> **ABOUT THIS EXERCISE**: Compute how many lines in the data below hold the word "Right", then report that number with nothing else.
[RECORD SET]
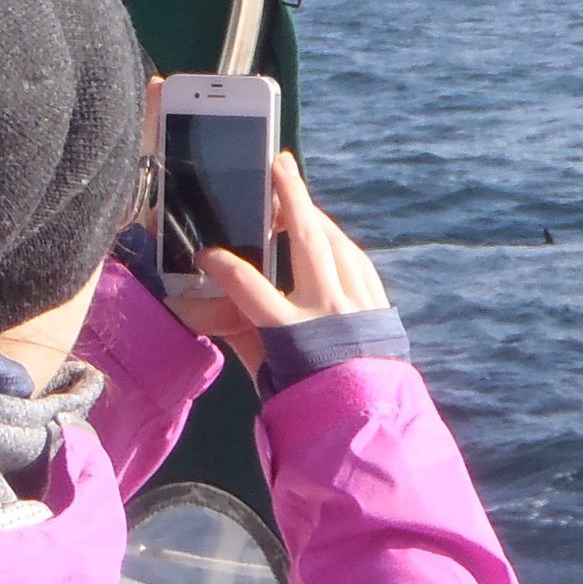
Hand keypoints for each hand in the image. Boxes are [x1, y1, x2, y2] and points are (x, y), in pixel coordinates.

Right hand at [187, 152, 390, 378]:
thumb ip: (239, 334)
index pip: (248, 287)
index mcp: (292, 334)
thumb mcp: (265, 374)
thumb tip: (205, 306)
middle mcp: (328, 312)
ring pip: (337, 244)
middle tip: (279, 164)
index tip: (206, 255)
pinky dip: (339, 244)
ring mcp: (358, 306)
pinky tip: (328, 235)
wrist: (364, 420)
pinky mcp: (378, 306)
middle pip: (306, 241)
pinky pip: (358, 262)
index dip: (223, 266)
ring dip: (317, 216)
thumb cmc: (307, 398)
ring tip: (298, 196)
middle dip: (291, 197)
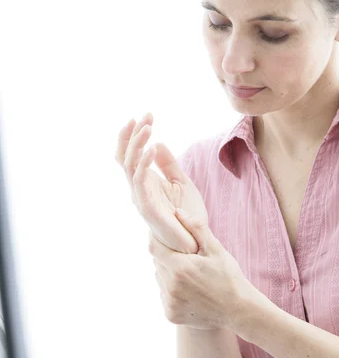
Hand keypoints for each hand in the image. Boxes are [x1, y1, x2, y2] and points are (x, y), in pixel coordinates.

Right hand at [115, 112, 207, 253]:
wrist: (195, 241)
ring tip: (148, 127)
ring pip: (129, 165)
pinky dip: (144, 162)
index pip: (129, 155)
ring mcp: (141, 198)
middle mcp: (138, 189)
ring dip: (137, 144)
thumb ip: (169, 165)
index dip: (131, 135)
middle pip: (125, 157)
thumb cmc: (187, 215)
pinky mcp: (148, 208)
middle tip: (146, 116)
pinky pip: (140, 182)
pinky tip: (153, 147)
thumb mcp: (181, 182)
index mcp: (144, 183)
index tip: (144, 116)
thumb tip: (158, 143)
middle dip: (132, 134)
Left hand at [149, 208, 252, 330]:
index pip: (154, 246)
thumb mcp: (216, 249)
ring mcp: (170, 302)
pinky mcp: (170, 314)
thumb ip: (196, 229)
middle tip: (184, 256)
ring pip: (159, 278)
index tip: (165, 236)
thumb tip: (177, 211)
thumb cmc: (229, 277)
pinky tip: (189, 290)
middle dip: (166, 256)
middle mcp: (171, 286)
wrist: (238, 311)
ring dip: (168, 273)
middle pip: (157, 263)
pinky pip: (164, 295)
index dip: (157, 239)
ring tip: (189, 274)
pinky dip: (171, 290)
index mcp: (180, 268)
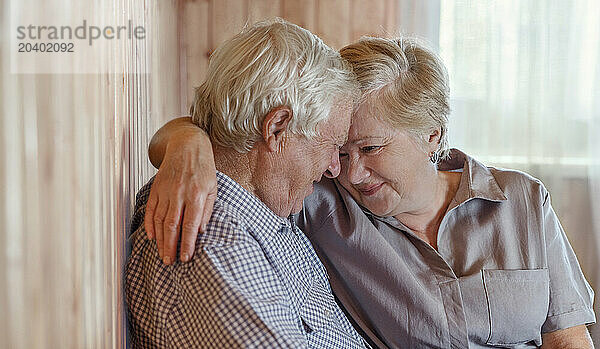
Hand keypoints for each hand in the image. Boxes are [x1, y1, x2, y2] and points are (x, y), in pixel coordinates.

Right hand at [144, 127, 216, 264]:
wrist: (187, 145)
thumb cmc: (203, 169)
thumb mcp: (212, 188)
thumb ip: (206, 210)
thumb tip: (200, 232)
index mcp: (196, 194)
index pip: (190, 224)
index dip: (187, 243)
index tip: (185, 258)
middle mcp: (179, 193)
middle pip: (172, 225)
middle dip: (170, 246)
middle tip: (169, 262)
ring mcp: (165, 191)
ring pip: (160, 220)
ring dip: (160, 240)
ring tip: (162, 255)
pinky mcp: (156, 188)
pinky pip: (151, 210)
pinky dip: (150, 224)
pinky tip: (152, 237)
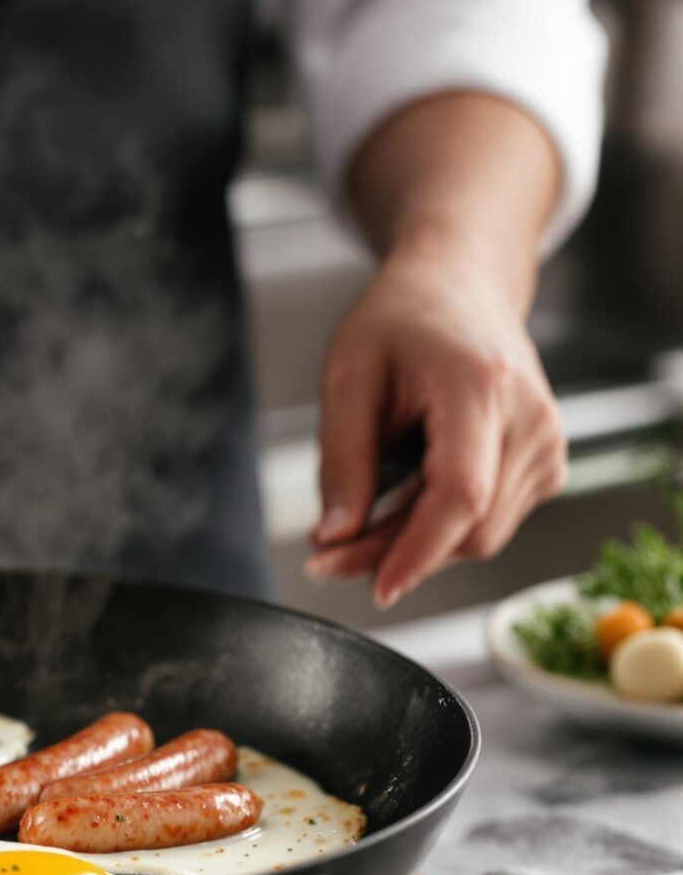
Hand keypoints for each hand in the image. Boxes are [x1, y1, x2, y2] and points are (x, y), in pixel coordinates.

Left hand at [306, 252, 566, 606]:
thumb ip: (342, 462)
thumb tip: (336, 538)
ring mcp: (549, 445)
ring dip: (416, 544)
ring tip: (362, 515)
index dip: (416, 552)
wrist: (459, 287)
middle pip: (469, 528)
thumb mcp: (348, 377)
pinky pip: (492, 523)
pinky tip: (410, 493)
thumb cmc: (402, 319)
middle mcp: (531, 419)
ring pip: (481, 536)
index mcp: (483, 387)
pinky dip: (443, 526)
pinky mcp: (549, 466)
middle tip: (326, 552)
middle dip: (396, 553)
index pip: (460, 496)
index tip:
[/RECORD SET]
> **SOLVED EXERCISE**: 3